• _To-do item_: Please restate each entry that appears below word for word, without its pictures.
::::
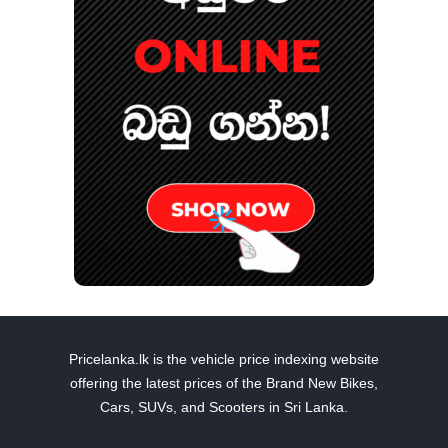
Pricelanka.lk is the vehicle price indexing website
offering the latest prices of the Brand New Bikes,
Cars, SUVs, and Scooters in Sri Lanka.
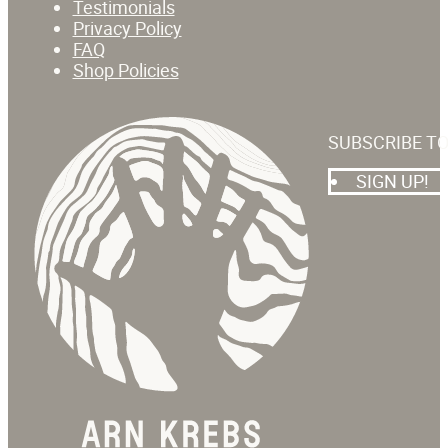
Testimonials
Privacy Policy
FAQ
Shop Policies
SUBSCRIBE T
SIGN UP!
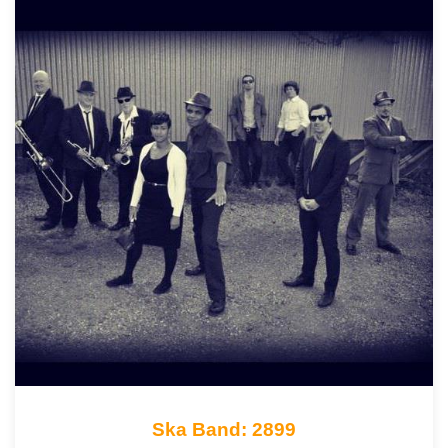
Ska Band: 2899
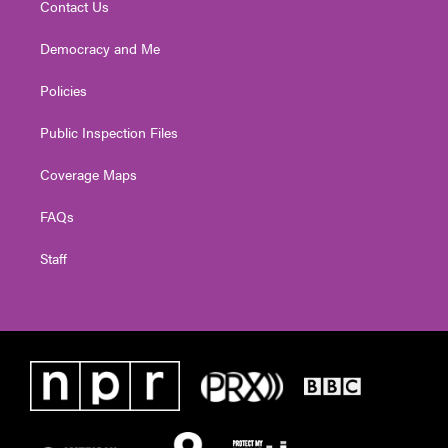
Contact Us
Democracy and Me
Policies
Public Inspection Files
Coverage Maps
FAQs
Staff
::::
• _Problem solution_:
Pricelanka.lk is the vehicle price indexing website
offering the latest prices of the Brand New Bikes,
Cars, SUVs, and Scooters in Sri Lanka.
Testimonials
Privacy Policy
FAQ
Shop Policies
SUBSCRIBE T
SIGN UP!
Ska Band: 2899
Contact Us
Democracy and Me
Policies
Public Inspection Files
Coverage Maps
FAQs
Staff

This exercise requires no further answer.